Action item:
Skip the pictures. Output only the lines below starting at the line with "Trace the way" and ending at the line with "The two sides", both ends included, exactly as they are.

Items from a data source:

-*-

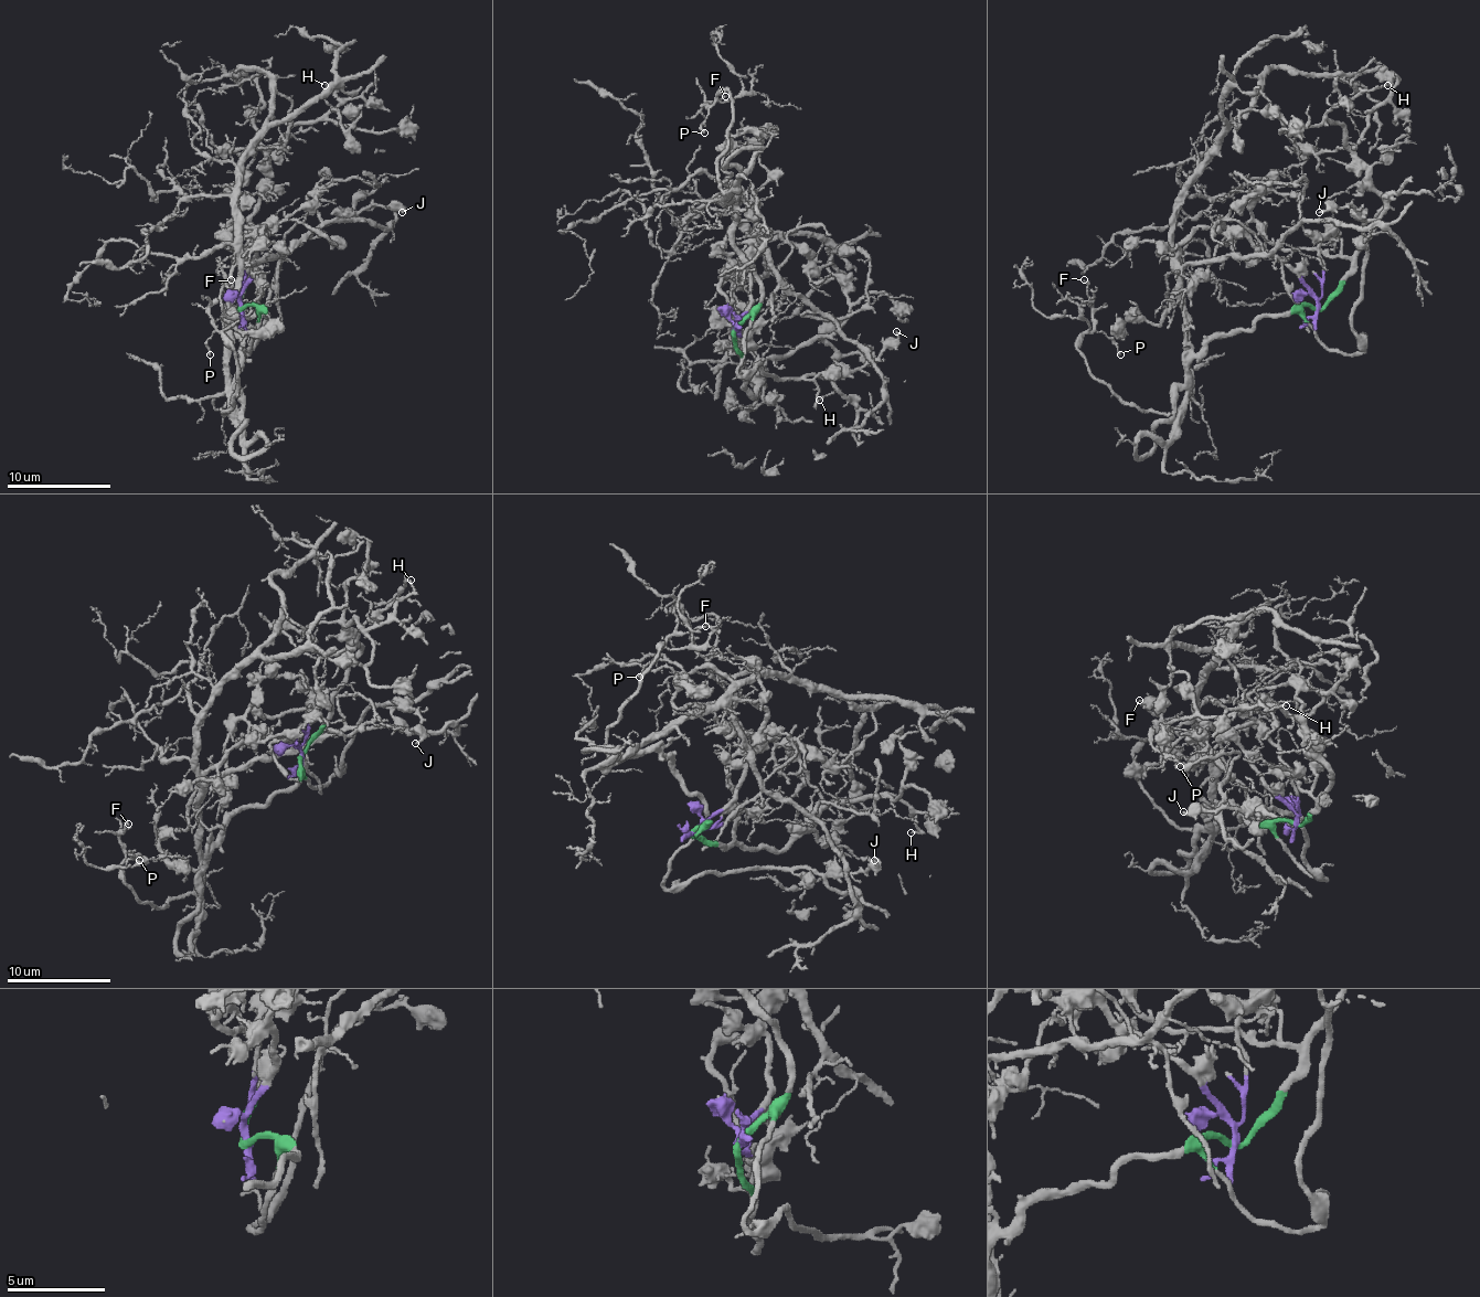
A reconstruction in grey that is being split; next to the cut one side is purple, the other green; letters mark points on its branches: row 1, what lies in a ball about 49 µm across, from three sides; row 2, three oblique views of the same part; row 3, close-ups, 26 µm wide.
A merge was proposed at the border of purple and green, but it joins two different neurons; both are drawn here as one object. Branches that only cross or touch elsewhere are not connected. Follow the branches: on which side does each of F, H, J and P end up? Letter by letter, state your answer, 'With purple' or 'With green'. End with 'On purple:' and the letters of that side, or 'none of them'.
F: With green
H: With green
J: With green
P: With green
On purple: none of them

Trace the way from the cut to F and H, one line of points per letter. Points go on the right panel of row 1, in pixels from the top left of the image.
F: (1318, 308), (1214, 337), (1191, 362), (1185, 401), (1141, 412), (1079, 349), (1092, 329), (1084, 279)
H: (1318, 308), (1352, 266), (1383, 199), (1360, 176), (1356, 155), (1341, 126), (1326, 116), (1339, 103), (1388, 84)

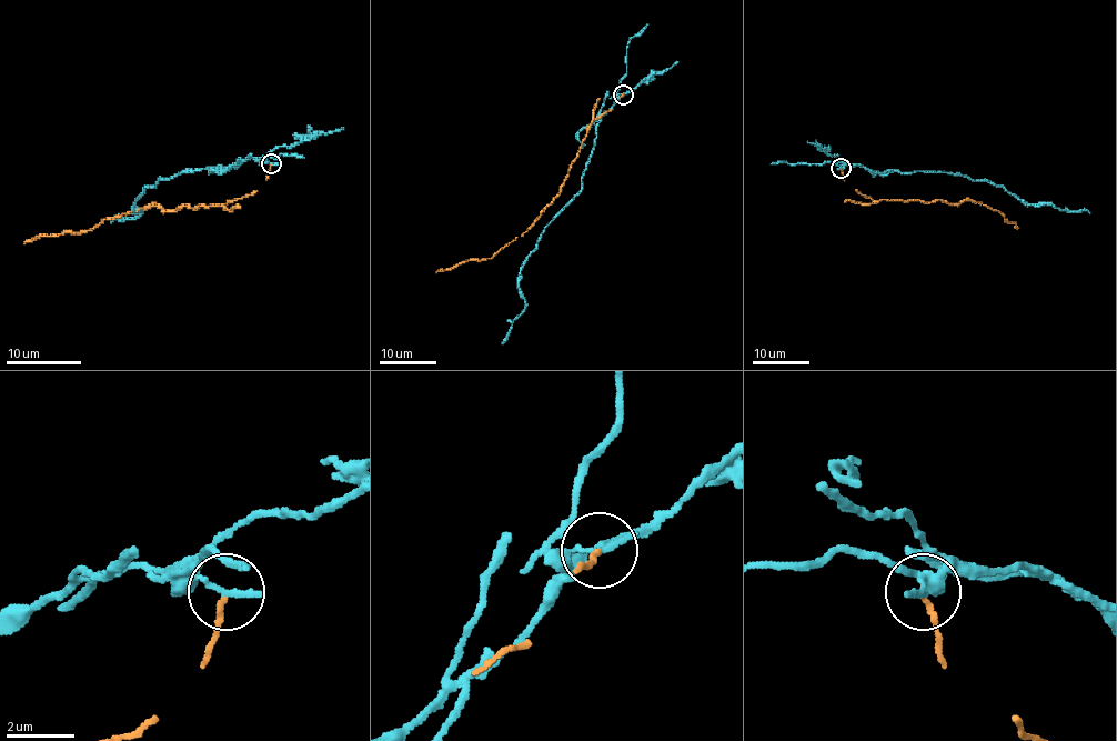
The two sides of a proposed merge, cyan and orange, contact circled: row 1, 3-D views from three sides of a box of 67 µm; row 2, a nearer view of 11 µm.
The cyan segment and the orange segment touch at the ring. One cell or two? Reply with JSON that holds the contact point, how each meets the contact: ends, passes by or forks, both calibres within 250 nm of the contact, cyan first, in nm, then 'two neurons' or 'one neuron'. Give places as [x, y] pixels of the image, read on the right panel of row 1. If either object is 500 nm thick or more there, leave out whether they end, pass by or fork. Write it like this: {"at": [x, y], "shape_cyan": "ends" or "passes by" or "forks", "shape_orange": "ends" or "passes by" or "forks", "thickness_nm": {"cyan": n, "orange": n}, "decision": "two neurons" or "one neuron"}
{"at": [841, 168], "shape_cyan": "ends", "shape_orange": "ends", "thickness_nm": {"cyan": 240, "orange": 150}, "decision": "two neurons"}

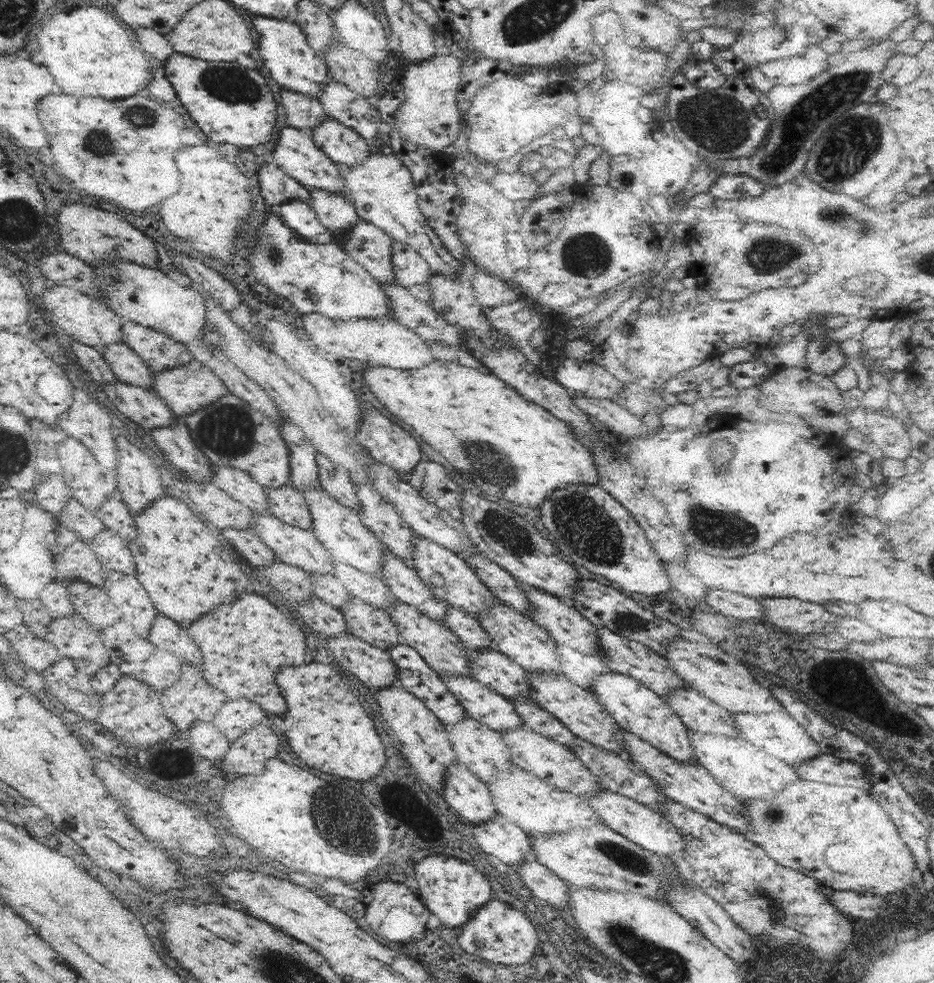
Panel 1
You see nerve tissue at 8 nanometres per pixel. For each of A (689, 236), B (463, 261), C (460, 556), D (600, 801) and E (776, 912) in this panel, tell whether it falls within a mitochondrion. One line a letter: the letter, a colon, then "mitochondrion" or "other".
A: other
B: other
C: other
D: other
E: mitochondrion

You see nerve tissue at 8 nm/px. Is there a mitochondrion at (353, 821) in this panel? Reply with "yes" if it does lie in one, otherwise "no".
yes

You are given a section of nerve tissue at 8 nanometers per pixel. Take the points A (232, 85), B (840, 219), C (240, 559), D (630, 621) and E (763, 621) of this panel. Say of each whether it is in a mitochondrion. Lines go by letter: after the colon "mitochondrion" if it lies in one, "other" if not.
A: mitochondrion
B: mitochondrion
C: other
D: mitochondrion
E: other

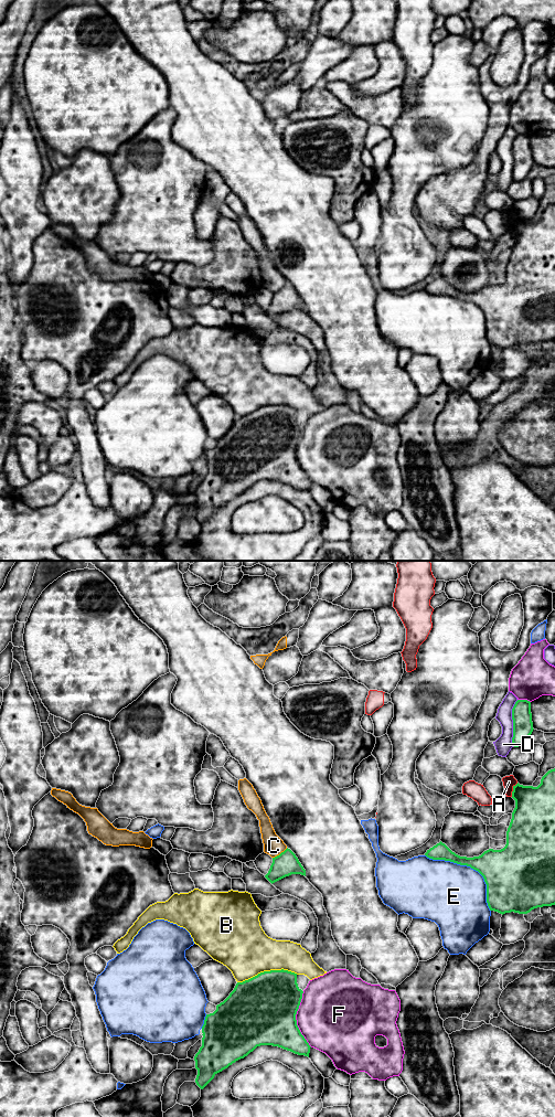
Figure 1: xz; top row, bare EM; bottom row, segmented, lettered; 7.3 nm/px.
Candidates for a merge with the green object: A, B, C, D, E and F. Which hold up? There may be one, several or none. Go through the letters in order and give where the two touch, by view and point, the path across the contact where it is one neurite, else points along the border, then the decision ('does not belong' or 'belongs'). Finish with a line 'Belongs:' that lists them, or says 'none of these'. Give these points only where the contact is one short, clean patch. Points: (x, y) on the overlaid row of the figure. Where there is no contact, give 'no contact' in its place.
A: meets green in xz at (513, 789); does not belong
B: meets green in xz at (267, 971); does not belong
C: meets green in xz at (280, 853); border along xz (287, 848), (273, 858); does not belong
D: meets green in xz at (513, 723); does not belong
E: meets green in xz at (471, 868); does not belong
F: meets green in xz at (295, 1019); does not belong
Belongs: none of these

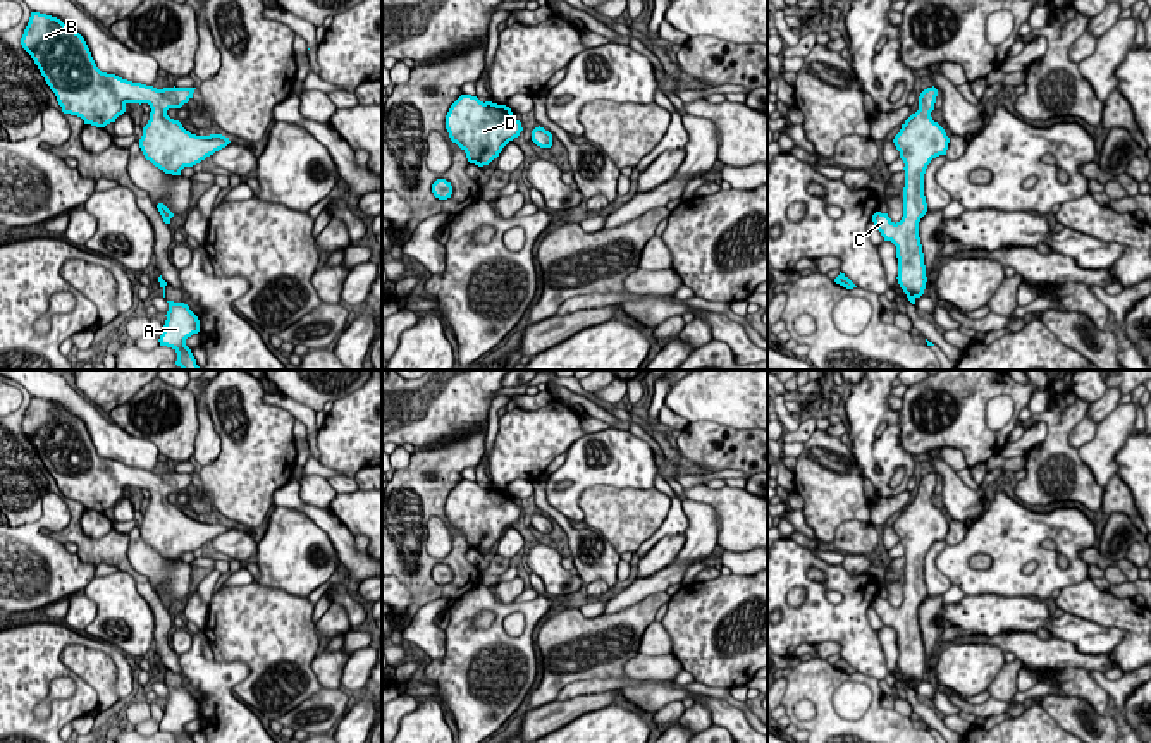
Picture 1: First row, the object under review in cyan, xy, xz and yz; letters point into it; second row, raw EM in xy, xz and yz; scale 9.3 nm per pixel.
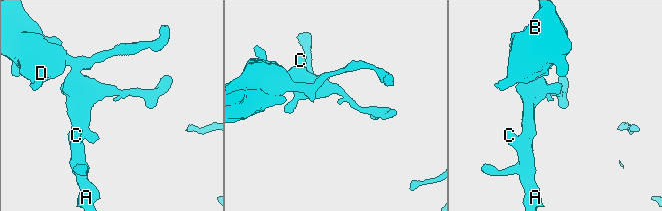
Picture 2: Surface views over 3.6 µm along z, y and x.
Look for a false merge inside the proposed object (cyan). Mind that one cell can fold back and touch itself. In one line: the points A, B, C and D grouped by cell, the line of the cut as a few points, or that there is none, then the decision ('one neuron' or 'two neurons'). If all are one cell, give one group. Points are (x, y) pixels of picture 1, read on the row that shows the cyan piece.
A B C D | no cut | one neuron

-*-

Answer to the exercise:
Trace the way from the cut to F and H, one line of points per letter. Points go on the right panel of row 1, in pixels from the top left of the image.
F: (1318, 308), (1214, 337), (1191, 362), (1185, 401), (1141, 412), (1079, 349), (1092, 329), (1084, 279)
H: (1318, 308), (1352, 266), (1383, 199), (1360, 176), (1356, 155), (1341, 126), (1326, 116), (1339, 103), (1388, 84)

The two sides of a proposed merge, cyan and orange, contact circled: row 1, 3-D views from three sides of a box of 67 µm; row 2, a nearer view of 11 µm.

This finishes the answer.